While professional scepticism is usually associated with audit work, it is increasingly being listed as a key skill for every finance professional. But what is it and how do we use it?
It is defined as "an attitude that includes a questioning mind, being alert to conditions which may indicate possible misstatement due to error or fraud, and a critical assessment of audit evidence" by International Auditing and Assurance Standards. So how do we, as accountants, apply that same level of objectivity to other situations to remain the voice of reason? And how do you recognise your own cognitive bias, and then remove it?
To start, we can look at some of the reasons why there may be a bias:
Lack of information
The UK's Financial Reporting Council (FRC) proposes that material misstatement must actively be searched for, and this is only possible with a high degree of knowledge of the business.
Gaining a high degree of knowledge can be extremely time consuming, and may be considered invasive.
If someone does spend time finding out more information, they are open to the criticism of delaying the financial reporting process and setting back plans.
How can you be more sceptical?
Does it make sense?
What evidence is there? Is it strong enough?

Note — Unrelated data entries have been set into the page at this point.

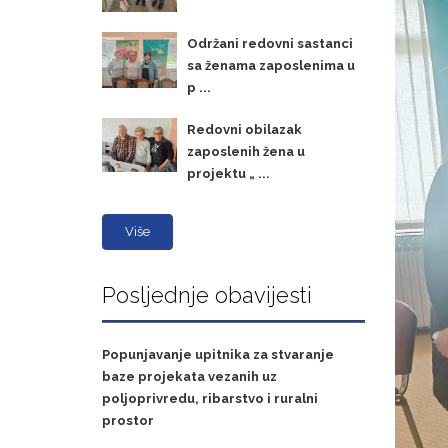
Održani redovni sastanci
sa ženama zaposlenima u
p ...
Redovni obilazak
zaposlenih žena u
projektu „ ...
Više
Posljednje obavijesti
Popunjavanje upitnika za stvaranje
baze projekata vezanih uz
poljoprivredu, ribarstvo i ruralni
prostor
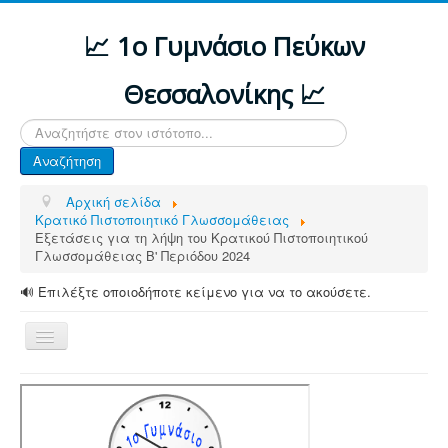
📈 1ο Γυμνάσιο Πεύκων
Θεσσαλονίκης 📈
Αναζήτηση...
Αναζήτηση
Αρχική σελίδα
Κρατικό Πιστοποιητικό Γλωσσομάθειας
Εξετάσεις για τη λήψη του Κρατικού Πιστοποιητικού
Γλωσσομάθειας B' Περιόδου 2024
🔊 Επιλέξτε οποιοδήποτε κείμενο για να το ακούσετε.
Εναλλαγή
πλοήγησης
ΑΡΧΙΚΗ
ΔΙΑΦΟΡΕΣ ΑΝΑΚΟΙΝΩΣΕΙΣ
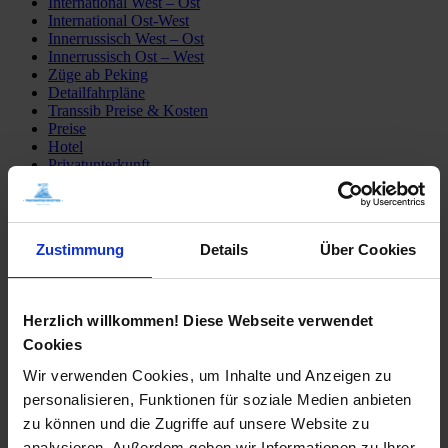
International West – Ost
International Ost-West
Innerrussisch West – Ost
Innerrussisch Ost – West
Züge ab Peking
Detailfahrpläne
Transsib Preise & Kosten
Preise
Hotel
Privatunterkunft
Tagesausflüge
Mongolei erleben
Sibirien erleben
Fähre Wladiwostok – Japan
Zustimmung
Details
Über Cookies
Mögliche Transsib Routen
Alle Routen
Moskau – Peking
Peking – Moskau
Herzlich willkommen! Diese Webseite verwendet
St. Petersburg – Irkutsk
Cookies
Moskau – Ulaan Baatar
Moskau – Wladiwostok
Wir verwenden Cookies, um Inhalte und Anzeigen zu
Transsib-Gruppenreisen
Im Linienzug
personalisieren, Funktionen für soziale Medien anbieten
Im Sonderzug Zarengold
zu können und die Zugriffe auf unsere Website zu
Katalogbestellung
analysieren. Außerdem geben wir Informationen zu Ihrer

Are there limitations on your procedures?
Are the assumptions still appropriate in a changing climate? Are they biased?
Are management's assumptions and forecasts appropriate?
Do you understand the information provided enough?
Do you need more time to get enough information?
It seems simple, but it is especially important as accountants to remain alert to anything that may indicate misstatement because of error or fraud, and remain critical and objective. To do either of these, information and knowledge about a business is key and sometimes, gaining this knowledge can be met with resistance. Don't always accept what you are told or provided with at face value and don't be afraid to sometimes challenge management in the matters of finance.
It is particularly important to dig deeper and not be over-reliant on information provided – not just by the accounting team, but also from other departments. If sales and marketing teams are setting their sales targets, try and ask yourself the questions above. The same goes for negotiating the budget process. Can you be certain there is enough evidence and no bias from the other side or from your own assumptions? Try to focus on not being swayed by pressure from the outside, while also remaining attentive to any non-rational ways you may reach your own decisions.